▶ Reading text
Light came to me when I realized that I did not have to consider any racial group as a whole. God made them duck by duck and that was the only way I could see them. I learned that skins were no measures of what was inside people. So none of the Race clichés meant anything anymore. I began to laugh at both white and black who claimed special blessings on the basis of race. Therefore I saw no cures in being black, nor no extra flavor by being white. I saw no benefit in excusing my looks by claiming to be half Indian. In fact, I boast that I am the only Negro in the United States whose grandfather on the mother’s side was not an Indian chief. (731)

She concludes by getting right too it. “Our lives are so diversified, internal attitudes so varied, appearance and capabilities so different, that there is no possible classification so catholic that it will cover us all, except My people! My people!” (733) What is only slightly hidden under this is that once you get rid of that quest to find a voice of the people, you are left with that individualism and the claim we seem to come to is that it was only possible given a strong community solidarity.

Dust Tracks on a Road is in roughly three parts. The first five chapters deal with Hurston’s childhood and the emergence of her curiosity about literature, writing and folklore. This awakening in her mind is her major focus in these chapters, along with the history of her father and his arrive in Eatonville. The next five chapters deal with her education and the maturation of her career. She got a late start due to poverty and the need for work, but through the help and inspiration of some important teachers and thinkers her career took off and she began her field work on African-American folklore. The final five chapters deal with different topic such as Hurston’s views on religion, race, love, and literature.

▶ Work instruction 1
Rewrite the Hurston passage, starting at "Dust Tracks on" and ending at "love, and literature.", with "chapters" changed to "sections".
▶ Work instruction 2
Write a continuation of the text on Hurston's Dust Tracks on a Road, picking up after its final sentence.

▶ Extracted entries
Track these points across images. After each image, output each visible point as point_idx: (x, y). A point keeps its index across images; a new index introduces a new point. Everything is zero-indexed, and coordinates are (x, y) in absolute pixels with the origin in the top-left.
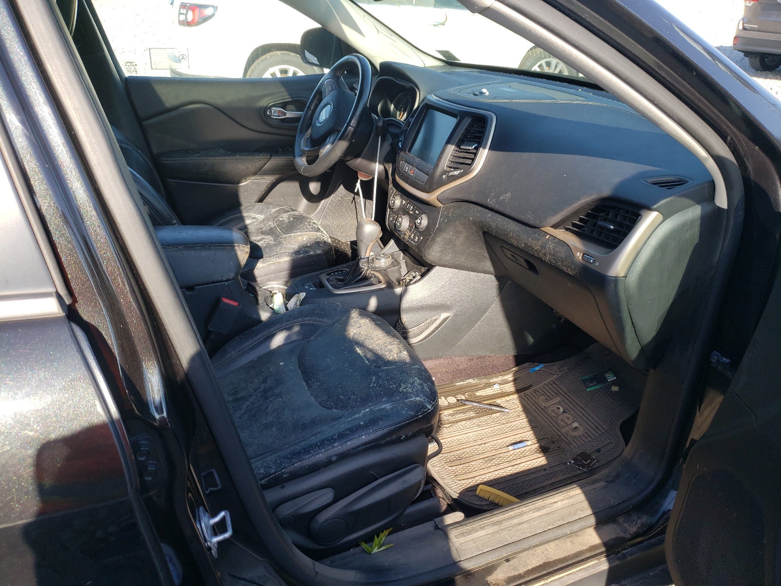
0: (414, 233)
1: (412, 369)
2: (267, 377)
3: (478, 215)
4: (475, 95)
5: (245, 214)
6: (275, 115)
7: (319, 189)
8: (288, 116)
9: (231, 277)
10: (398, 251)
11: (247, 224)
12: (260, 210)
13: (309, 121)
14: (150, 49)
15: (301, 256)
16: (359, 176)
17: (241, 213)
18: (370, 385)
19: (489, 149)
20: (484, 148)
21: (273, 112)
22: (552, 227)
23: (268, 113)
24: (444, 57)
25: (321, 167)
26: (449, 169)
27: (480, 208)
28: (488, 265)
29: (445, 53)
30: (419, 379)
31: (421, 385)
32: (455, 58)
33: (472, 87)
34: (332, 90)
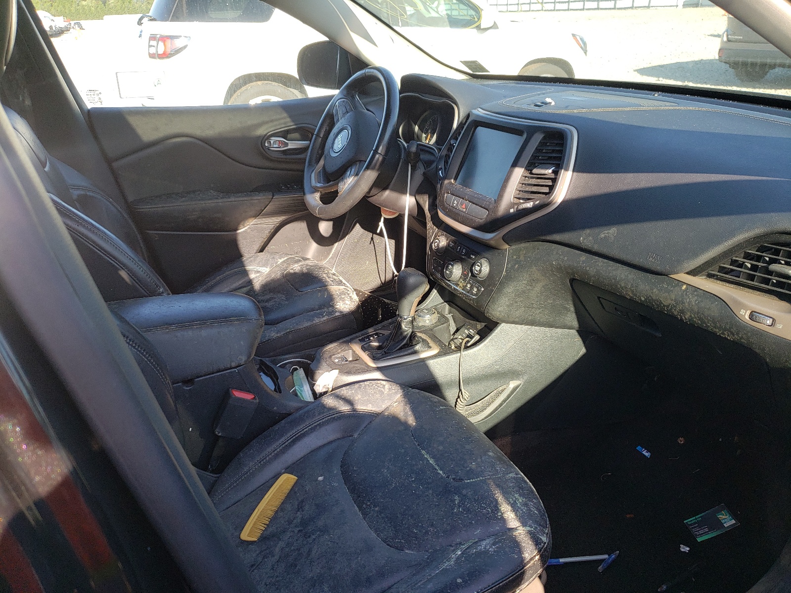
0: (470, 283)
1: (507, 480)
2: (302, 501)
3: (566, 258)
4: (536, 105)
5: (248, 268)
6: (275, 146)
7: (330, 230)
8: (289, 147)
9: (242, 362)
10: (443, 303)
11: (251, 278)
12: (263, 261)
13: (321, 151)
14: (116, 73)
15: (325, 318)
16: (382, 213)
17: (244, 267)
18: (453, 509)
19: (574, 171)
20: (567, 170)
21: (272, 143)
22: (688, 273)
23: (266, 145)
24: (470, 69)
25: (341, 206)
26: (517, 201)
27: (567, 249)
28: (571, 319)
29: (471, 64)
30: (520, 495)
31: (526, 505)
32: (483, 69)
33: (530, 97)
34: (348, 112)
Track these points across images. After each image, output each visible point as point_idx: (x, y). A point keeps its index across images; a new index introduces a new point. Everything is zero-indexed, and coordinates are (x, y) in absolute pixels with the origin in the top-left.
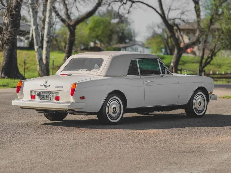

▶ Written answer 1
Dust Tracks on a Road is in roughly three parts. The first five sections deal with Hurston’s childhood and the emergence of her curiosity about literature, writing and folklore. This awakening in her mind is her major focus in these sections, along with the history of her father and his arrive in Eatonville. The next five sections deal with her education and the maturation of her career. She got a late start due to poverty and the need for work, but through the help and inspiration of some important teachers and thinkers her career took off and she began her field work on African-American folklore. The final five sections deal with different topic such as Hurston’s views on religion, race, love, and literature.

▶ Written answer 2
Although Hurston is most well-known for her study of black folklore and her novels about black life, she was inspired in her youth by folklore around the world. She was given texts by some white teachers passing through. It created for her an image of the ideal individual. It seems that this fed into her overall promethean individualism. “In a way this early reading gave me great anguish through all my childhood and adolescence. My soul was with the gods and my body in the village. People just would not act like gods. Stew beef, fried fat-back and morning grits were no ambrosia from Valhalla. Raking back yards and carrying out chamber pots, were not the tasks of Hercules. I wanted to be away from the drabness and to stretch my limps in some mighty struggle.” (596–596) The power of this folk literature is its ability to dream of the absolute limits of human potential. Unfortunately, for Hurston and for many others, it caused a great isolation that could only manifest in a bold individualism. (For the less creative it manifests in social awkwardness, Internet trolling, and other horrendous modern vices we need not get into.) “A cosmic loneliness was my shadow. Nothing and nobody around me really touched me. It is one of the blessing of this world that few people see visions and dream dreams.” (598)

One of the more important moments in her life was the time she spent with a dramatic troupe. It is yet another example of how community and solidarity were simply the reverse side of wandering and individualism. Detached from communities, they formed a tight-knit society on the move. Her experiences there match the tension in her father’s own life, between rootlessness and his settlement in Eatonville.

I saw thirty-odd people made up of all classes and races living a communal life. There were little touches of professional jealously and a catty crack now and then, but let sickness or trouble touch any member and the whole cast rallied around to help out. It was a marvelous thing to see. There were a few there from good families and well-to-do homes who slept in shabby hotels and made meals on sandwiches without a murmur. From what they said and did, you would think they were as poor as the rest. (664)

The wandering troupe seemed to abolish class distinctions within their own community.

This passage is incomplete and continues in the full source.